Document passage Start Marker

⚠️ The instructions below are outdated, as the mentioned Alveo trial is no longer available. Some of the names have changed since Nimbix has been acquired by Atos, and they only seem to offer enterprise solutions now. The rest of the document is retained in case it may be a useful reference for anyone who wants to use their services with Hastlayer.
To run a Hastlayer applications on the Nimbix HPC cloud, a compute instance must be launched, the dependencies installed and the host & device applications uploaded. You can find the necessary instructions here.
Be sure to also check out the general docs.
- Sign up for the Nimbix Alveo Trial.
- Log into the Nimbix platform after the registration is complete. Here is also some more getting started information (note that the costs indicator only updates when you shut down your job).
- On the right sidebar click "Compute" and find "Xilinx Vitis Unified Software Platform 2020.1" in the search bar. At the time of writing this that option lets you pick U50, U200, and U280.

Document passage End Marker

▶ **Activities**:
a - Repeat the Nimbix setup guide starting at "To run a Hastlayer" and ending at "necessary instructions here.", swapping "compute instance" for "virtual machine".
b - Turn the paragraph of the Nimbix setup guide that begins "The instructions below are outdated" into a short list that keeps its main facts.
The data that follows has nothing to do with the Nimbix setup guide.

Source information Start Marker

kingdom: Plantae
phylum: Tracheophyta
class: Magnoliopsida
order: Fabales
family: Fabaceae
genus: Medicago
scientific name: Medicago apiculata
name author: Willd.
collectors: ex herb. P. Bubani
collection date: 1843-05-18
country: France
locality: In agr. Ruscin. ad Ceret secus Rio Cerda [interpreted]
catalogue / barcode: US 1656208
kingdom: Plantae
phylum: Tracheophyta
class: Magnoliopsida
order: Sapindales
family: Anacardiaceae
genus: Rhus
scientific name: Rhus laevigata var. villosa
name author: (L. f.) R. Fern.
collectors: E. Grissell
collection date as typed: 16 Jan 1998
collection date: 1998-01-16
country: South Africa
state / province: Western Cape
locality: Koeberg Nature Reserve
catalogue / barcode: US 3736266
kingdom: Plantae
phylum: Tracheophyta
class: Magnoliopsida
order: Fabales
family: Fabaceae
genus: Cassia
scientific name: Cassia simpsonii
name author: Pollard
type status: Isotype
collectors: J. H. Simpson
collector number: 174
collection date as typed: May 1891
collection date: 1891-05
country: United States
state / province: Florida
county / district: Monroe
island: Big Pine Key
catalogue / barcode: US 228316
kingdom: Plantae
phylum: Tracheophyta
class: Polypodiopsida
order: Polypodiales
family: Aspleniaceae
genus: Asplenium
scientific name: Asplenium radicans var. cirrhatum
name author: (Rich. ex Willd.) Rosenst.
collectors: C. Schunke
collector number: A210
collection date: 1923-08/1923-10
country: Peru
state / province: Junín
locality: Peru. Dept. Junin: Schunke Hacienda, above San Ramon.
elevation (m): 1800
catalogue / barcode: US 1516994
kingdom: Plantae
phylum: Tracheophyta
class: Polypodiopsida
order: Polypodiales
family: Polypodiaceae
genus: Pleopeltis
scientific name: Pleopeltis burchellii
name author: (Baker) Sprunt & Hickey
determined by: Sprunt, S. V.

Source information End Marker

▶ **Answers given**:
a -
To run a Hastlayer applications on the Nimbix HPC cloud, a virtual machine must be launched, the dependencies installed and the host & device applications uploaded. You can find the necessary instructions here.

b -
- The instructions are outdated because the Alveo trial is no longer available.
- Some names have changed since Atos acquired Nimbix, which now seems to offer only enterprise solutions.
- The rest is kept as a possible reference for anyone who wants to use these services with Hastlayer.